Winners announced for Istanbul Photo Awards 2017
Frederic Lafargue's ,Fleeing from Daesh, was selected as the Photo of the Year 2017 in the 3rd Istanbul Photo Awards. (Anadolu Agency)


After examining some 25,000 entries, international jury members have chosen Frederic Lafargue's "Fleeing from Daesh" as the Photo of the Year 2017 in the 3rd Istanbul Photo Awards.

Sponsored by Turkish Airlines and Turkish Coordination and Cooperation Agency (TIKA), this year's contest saw an additional 22 photographers from 17 countries receiving awards.

Jury members picked the winners during a special meeting in Turkey's Cappadocia, a historical region in Central Anatolia, between March 19 and 22.

In addition to news and sports categories, the jury also determined winners in the newly-added portrait and nature/environment categories.

For the first time in the contest's three-year history, Hosam Salem, a freelancer photojournalist in Gaza, Palestine, received the Young Photojournalist award with his photograph "Street Training in Gaza". The newly-introduced award is given to a winner under the age of 28.

Aris Messinis, with his photo series "Death in the Mediterranean "taken for Agence France Presse (AFP), won the News Series Award.

Adam Pretty's photo "Below the Surface" taken for Getty Images won the Sports Single Award, while Patrick Smith won the Sports Series Award.

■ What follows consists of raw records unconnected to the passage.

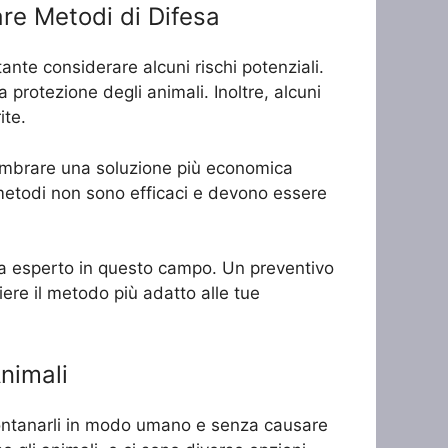
are Metodi di Difesa
tante considerare alcuni rischi potenziali.
a protezione degli animali. Inoltre, alcuni
ite.
 sembrare una soluzione più economica
 metodi non sono efficaci e devono essere
sta esperto in questo campo. Un preventivo
ere il metodo più adatto alle tue
nimali
allontanarli in modo umano e senza causare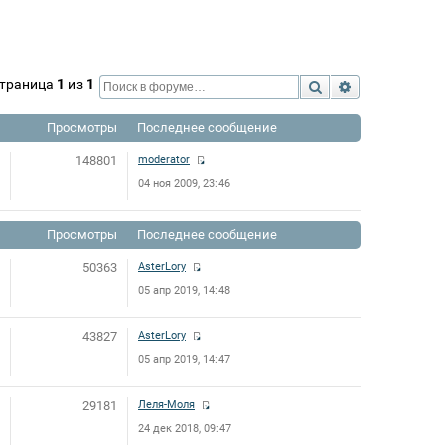
 Страница
1
из
1
Поиск
Расширенный 
Просмотры
Последнее сообщение
148801
moderator
04 ноя 2009, 23:46
Просмотры
Последнее сообщение
50363
AsterLory
05 апр 2019, 14:48
43827
AsterLory
05 апр 2019, 14:47
29181
Леля-Моля
24 дек 2018, 09:47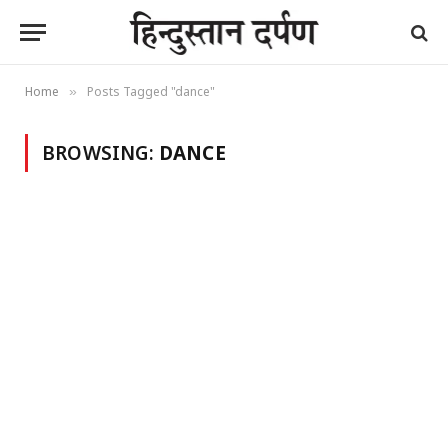
Home
Posts Tagged "dance"
»
BROWSING:
DANCE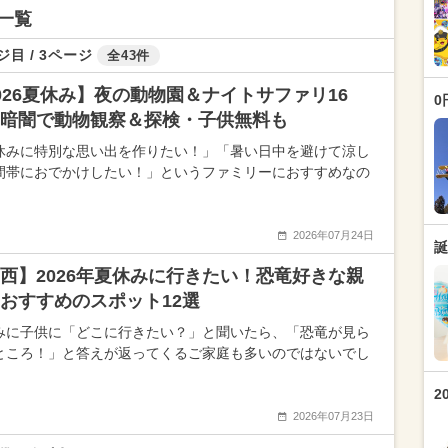
一覧
ジ目 / 3ページ
全43件
026夏休み】夜の動物園＆ナイトサファリ16
0
暗闇で動物観察＆探検・子供無料も
休みに特別な思い出を作りたい！」「暑い日中を避けて涼し
間帯におでかけしたい！」というファミリーにおすすめなの
2026年07月24日
誕
西】2026年夏休みに行きたい！恐竜好きな親
おすすめのスポット12選
みに子供に「どこに行きたい？」と聞いたら、「恐竜が見ら
ところ！」と答えが返ってくるご家庭も多いのではないでし
2
2026年07月23日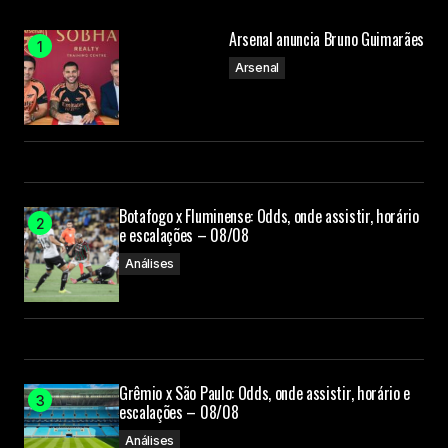
Arsenal anuncia Bruno Guimarães
Arsenal
Botafogo x Fluminense: Odds, onde assistir, horário
e escalações – 08/08
Análises
Grêmio x São Paulo: Odds, onde assistir, horário e
escalações – 08/08
Análises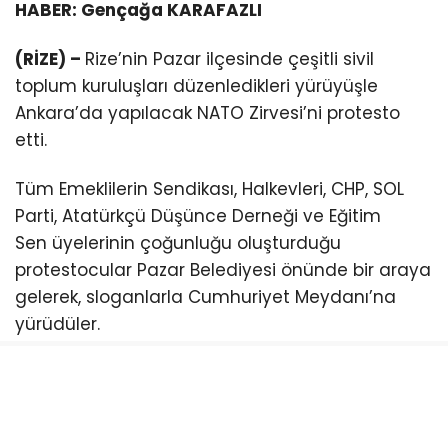
HABER: Gençağa KARAFAZLI
(RİZE) –
Rize’nin Pazar ilçesinde çeşitli sivil
toplum kuruluşları düzenledikleri yürüyüşle
Ankara’da yapılacak NATO Zirvesi’ni protesto
etti.
Tüm Emeklilerin Sendikası, Halkevleri, CHP, SOL
Parti, Atatürkçü Düşünce Derneği ve Eğitim
Sen üyelerinin çoğunluğu oluşturduğu
protestocular Pazar Belediyesi önünde bir araya
gelerek, sloganlarla Cumhuriyet Meydanı’na
yürüdüler.
CHP Pazar İlçe Başkanı Ömer Hocaoğlu, burada
yaptığı açıklamada, NATO’nun artık bir güvenlik
örgütü olmaktan çıktığını ve emperyalistlerin bir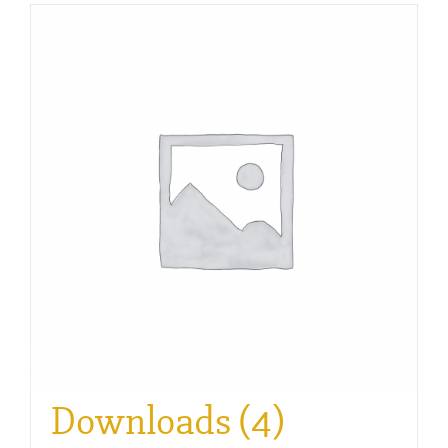
Downloads
(4)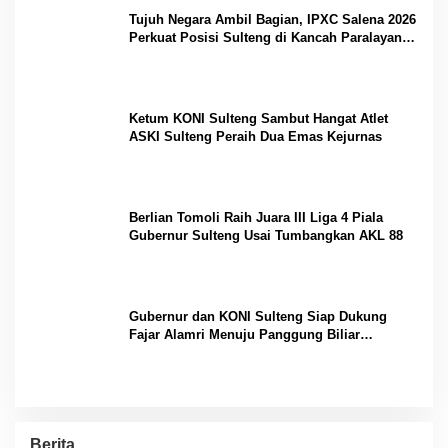
Tujuh Negara Ambil Bagian, IPXC Salena 2026
Perkuat Posisi Sulteng di Kancah Paralayang
Internasional
Ketum KONI Sulteng Sambut Hangat Atlet
ASKI Sulteng Peraih Dua Emas Kejurnas
Berlian Tomoli Raih Juara III Liga 4 Piala
Gubernur Sulteng Usai Tumbangkan AKL 88
Gubernur dan KONI Sulteng Siap Dukung
Fajar Alamri Menuju Panggung Biliar
Internasional
Berita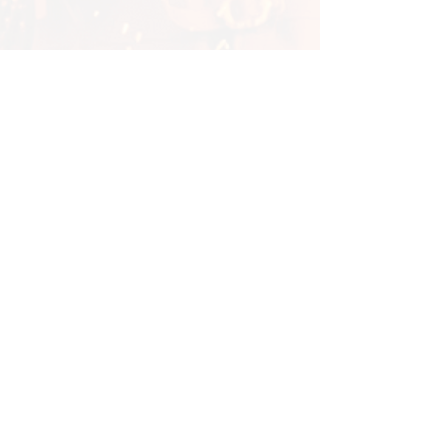
Autre(s) activité(s) de la Compagnie
Kazan
Compagnie Kazan
Spectacle de Rue / Spectacle de
Feu
Compagnie KAZAN
Retour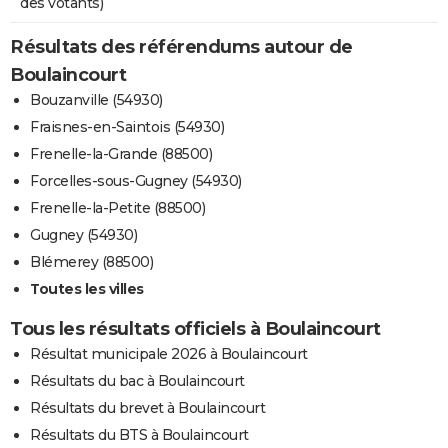
des votants)
Résultats des référendums autour de
Boulaincourt
Bouzanville (54930)
Fraisnes-en-Saintois (54930)
Frenelle-la-Grande (88500)
Forcelles-sous-Gugney (54930)
Frenelle-la-Petite (88500)
Gugney (54930)
Blémerey (88500)
Toutes les villes
Tous les résultats officiels à Boulaincourt
Résultat municipale 2026 à Boulaincourt
Résultats du bac à Boulaincourt
Résultats du brevet à Boulaincourt
Résultats du BTS à Boulaincourt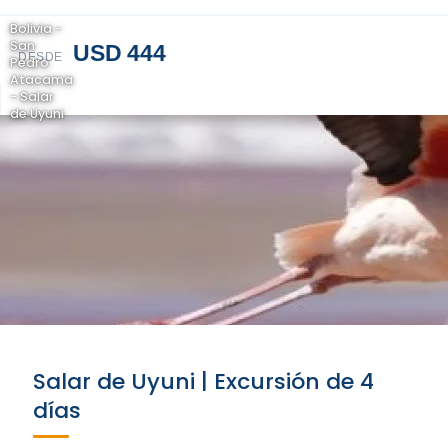
Bolivia -
San
USD 444
DESDE
Pedro
Atacama
- Salar
de Uyuni
Salar de Uyuni | Excursión de 4
días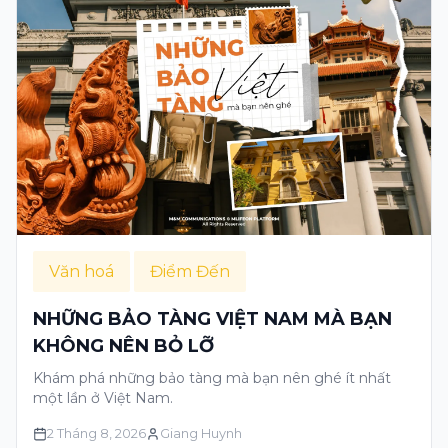
Văn hoá
Điểm Đến
NHỮNG BẢO TÀNG VIỆT NAM MÀ BẠN
KHÔNG NÊN BỎ LỠ
Khám phá những bảo tàng mà bạn nên ghé ít nhất
một lần ở Việt Nam.
2 Tháng 8, 2026
Giang Huynh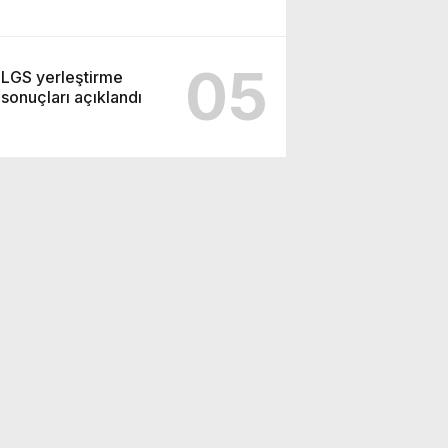
05
LGS yerleştirme
sonuçları açıklandı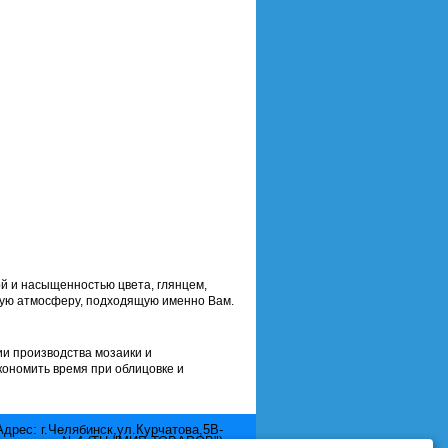
й и насыщенностью цвета, глянцем,
ную атмосферу, подходящую именно Вам.
ии производства мозаики и
кономить время при облицовке и
Адрес: г.Челябинск,ул.Курчатова,5В-
отдел №4 (ТЦ "МИР ТОВАРОВ")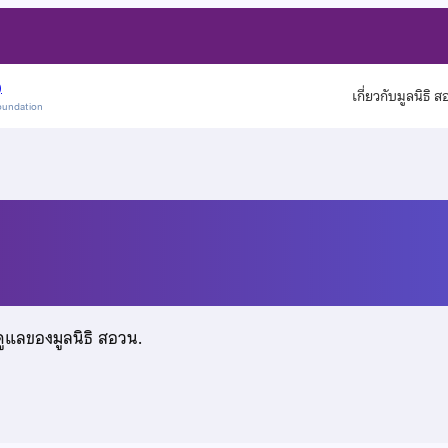
)
เกี่ยวกับมูลนิธิ 
oundation
ท์
ดูแลของมูลนิธิ สอวน.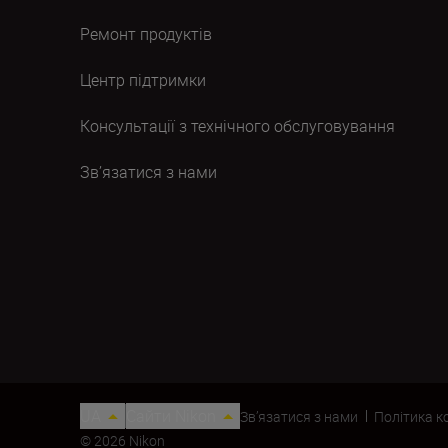
Ремонт продуктів
Центр підтримки
Консультації з технічного обслуговування
Зв’язатися з нами
UA
Сайти Nikon
Зв’язатися з нами
Політика к
© 2026 Nikon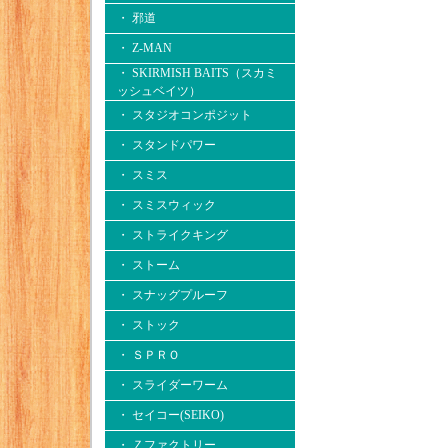
・ 邪道
・ Z-MAN
・ SKIRMISH BAITS（スカミ
ッシュベイツ）
・ スタジオコンポジット
・ スタンドパワー
・ スミス
・ スミスウィック
・ ストライクキング
・ ストーム
・ スナッグプルーフ
・ ストック
・ ＳＰＲＯ
・ スライダーワーム
・ セイコー(SEIKO)
・ Ｚファクトリー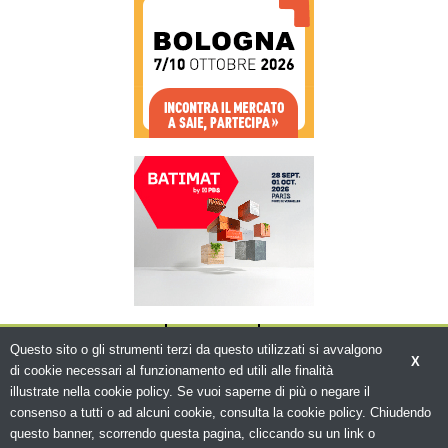
CHI SIAMO
CONTATTI
WWW.BEMA.IT
Questo sito o gli strumenti terzi da questo utilizzati si avvalgono
X
di cookie necessari al funzionamento ed utili alle finalità
illustrate nella cookie policy. Se vuoi saperne di più o negare il
consenso a tutti o ad alcuni cookie, consulta la cookie policy. Chiudendo
questo banner, scorrendo questa pagina, cliccando su un link o
© Copyright 2026. Edilizia in Rete - N.ro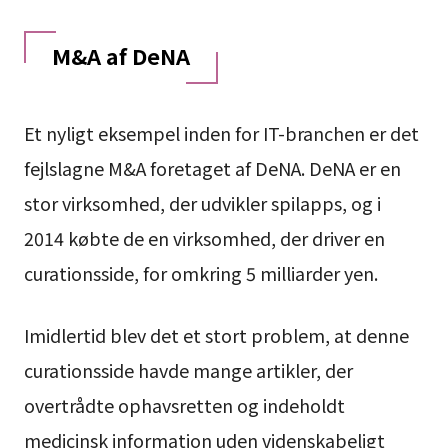
M&A af DeNA
Et nyligt eksempel inden for IT-branchen er det
fejlslagne M&A foretaget af DeNA. DeNA er en
stor virksomhed, der udvikler spilapps, og i
2014 købte de en virksomhed, der driver en
curationsside, for omkring 5 milliarder yen.
Imidlertid blev det et stort problem, at denne
curationsside havde mange artikler, der
overtrådte ophavsretten og indeholdt
medicinsk information uden videnskabeligt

Mary Gelman won the first prize in Portrait-Multiple category with the theme of women victims, while there was no winner in the Portrait-Single category.

Kemal Jufri's photo titled "Feeding Orphaned Orangutans" won the Nature-Environment Story Award, while Johnny Miller's Papwa Sewgolum Golf Course photo series took home the Nature-Environment Single Award.

A total prize money of $133,000 was awarded across eight different categories, in addition to the $3,000 Young Photojournalist award, and a separate $10,000 Photo of the Year award.

The award-winning images will be exhibited at Istanbul's Tophane-i Amire Culture and Arts Centre on April 2.

Last year, photographers Abd Doumany, whose image of an injured Syrian boy was chosen as the Photo of the Year by an international jury, and Sergey Ponomarev, who caught images of refugees arriving the Greek island of Lesbos for The New York Times, won the Single News category and later a Pulitzer Prize.

In 2015, Daniel Berehulak was the winner of the competition's Photo of the Year with his coverage of the Ebola epidemic in Liberia and later his work won the Pulitzer Prize.